> Assignment:
Print the data verbatim. Leave every image out.

> Stored data:
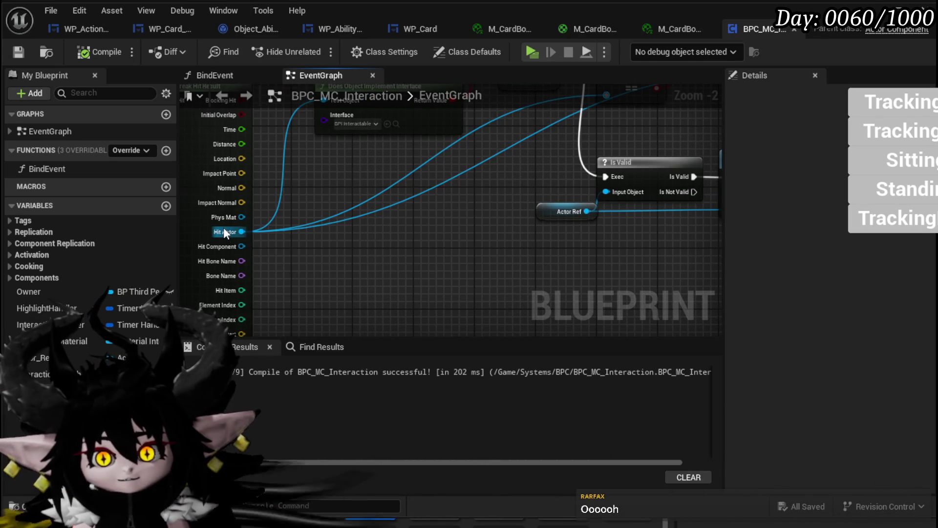
{"action": "scroll", "coordinate": [293, 259], "scroll_direction": "down", "scroll_amount": 2}
{"action": "scroll", "coordinate": [312, 235], "scroll_direction": "up", "scroll_amount": 2}
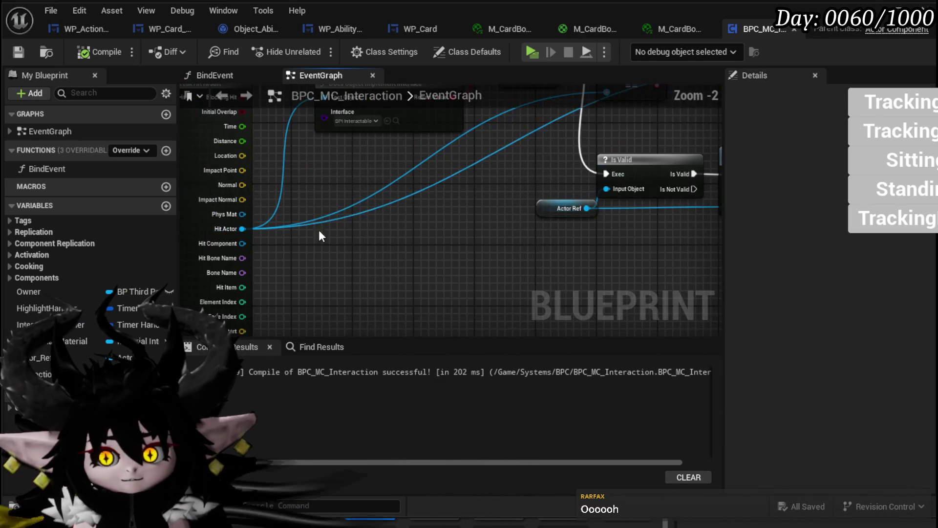
{"action": "mouse_move", "coordinate": [230, 214]}
{"action": "left_mouse_down"}
{"action": "mouse_move", "coordinate": [401, 229]}
{"action": "mouse_move", "coordinate": [322, 223]}
{"action": "mouse_move", "coordinate": [346, 228]}
{"action": "mouse_move", "coordinate": [351, 243]}
{"action": "left_mouse_up"}
{"action": "type", "text": "cast"}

> Exercise solution:
{"action": "scroll", "coordinate": [293, 259], "scroll_direction": "down", "scroll_amount": 2}
{"action": "scroll", "coordinate": [312, 235], "scroll_direction": "up", "scroll_amount": 2}
{"action": "mouse_move", "coordinate": [230, 214]}
{"action": "left_mouse_down"}
{"action": "mouse_move", "coordinate": [401, 229]}
{"action": "mouse_move", "coordinate": [322, 223]}
{"action": "mouse_move", "coordinate": [346, 228]}
{"action": "mouse_move", "coordinate": [351, 243]}
{"action": "left_mouse_up"}
{"action": "type", "text": "cast"}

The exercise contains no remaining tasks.